#### [Instructions for the task]
Write out every line below word for word, leaving the pictures out.

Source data

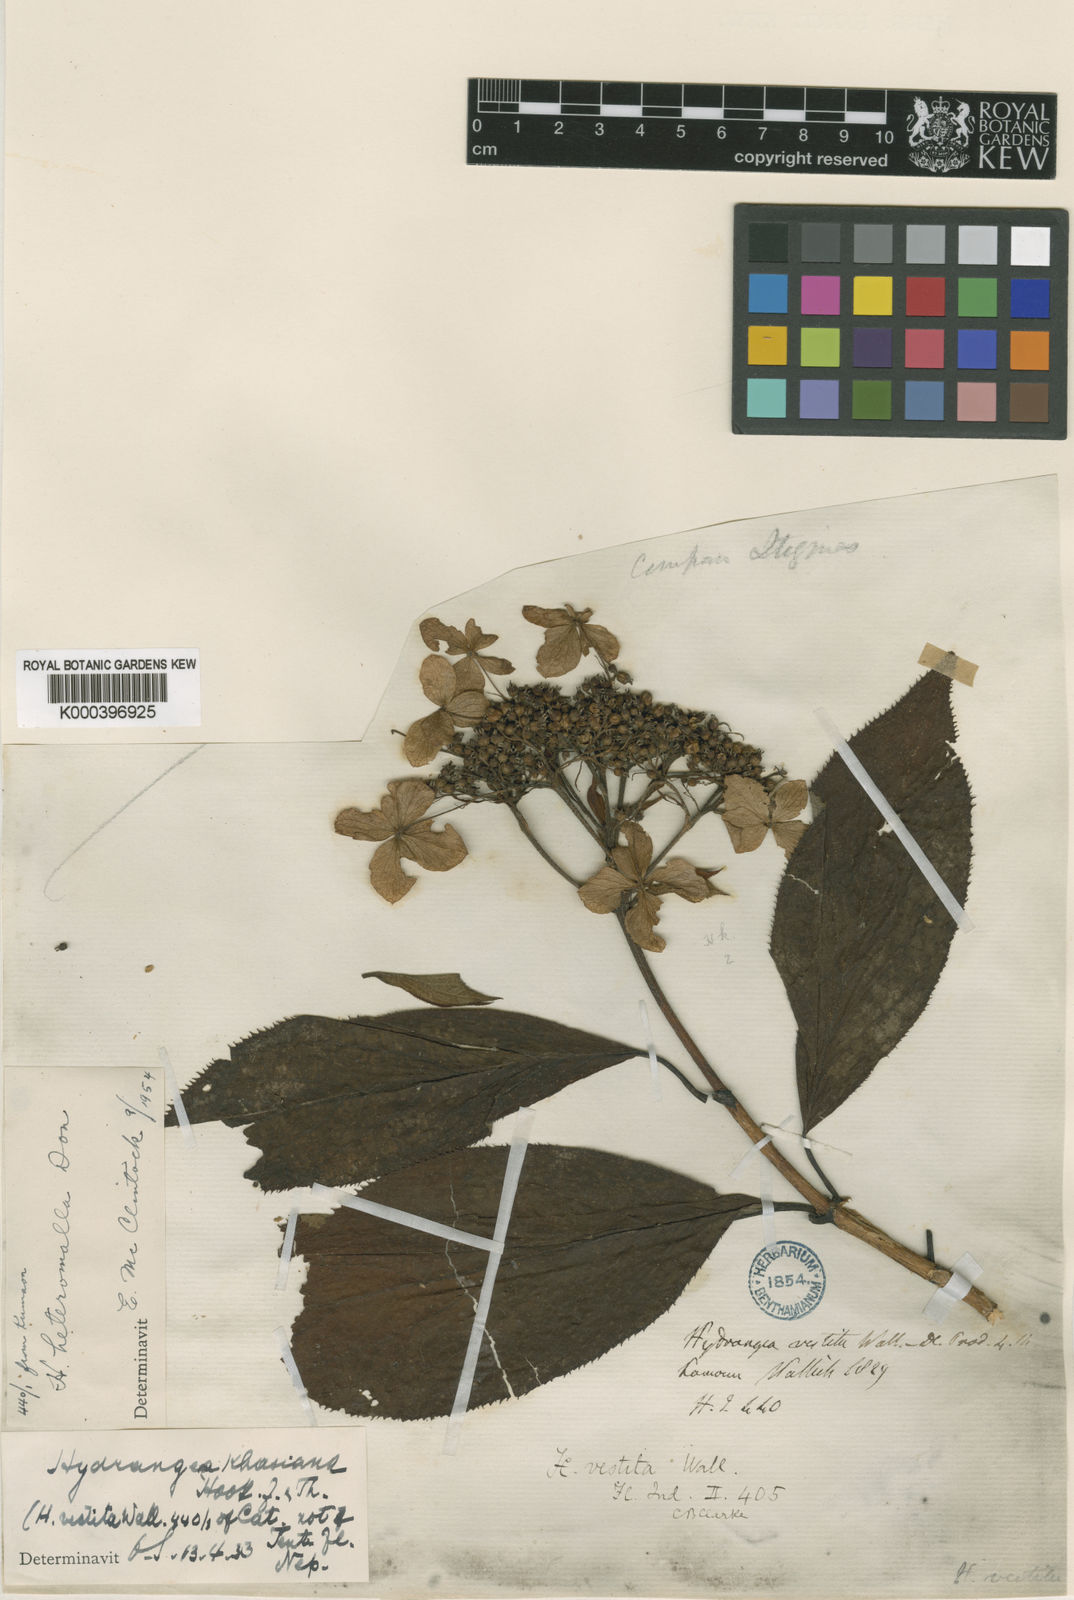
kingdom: Plantae
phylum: Tracheophyta
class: Magnoliopsida
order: Cornales
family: Hydrangeaceae
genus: Hydrangea
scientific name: Hydrangea heteromalla
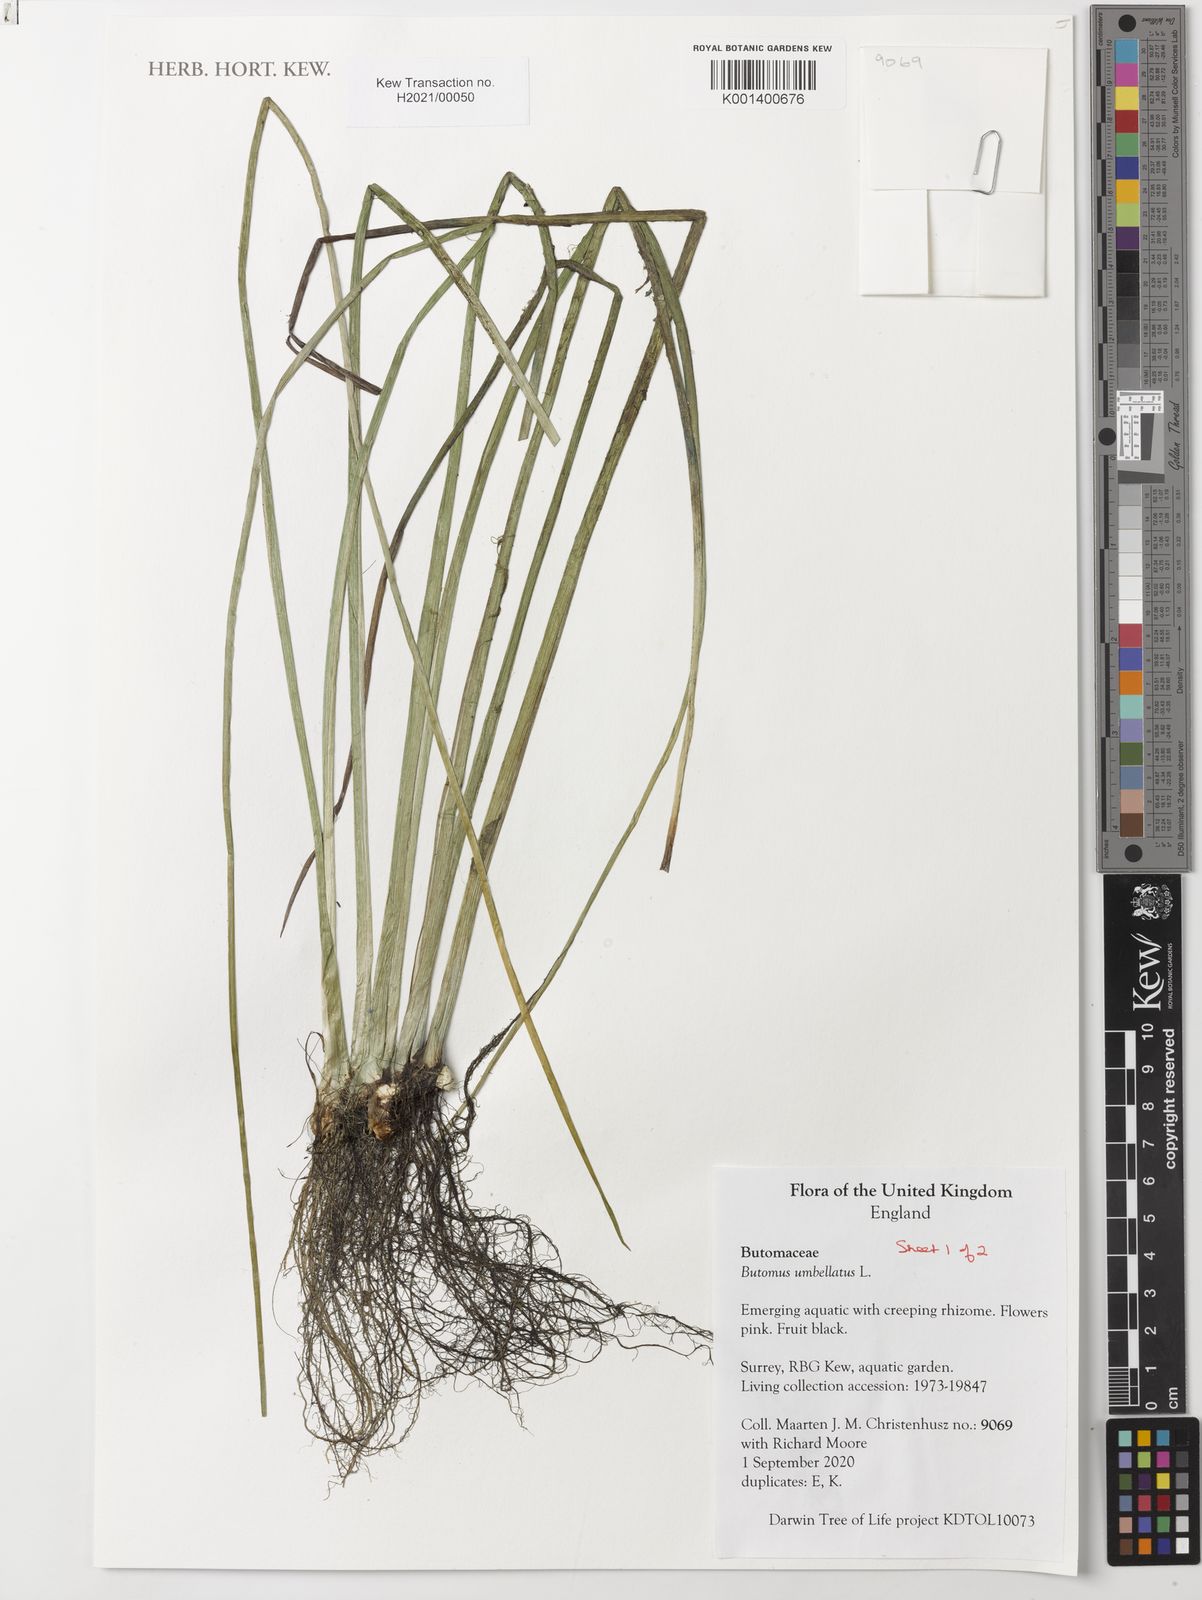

#### [Solution for this exercise]
kingdom: Plantae
phylum: Tracheophyta
class: Magnoliopsida
order: Cornales
family: Hydrangeaceae
genus: Hydrangea
scientific name: Hydrangea heteromalla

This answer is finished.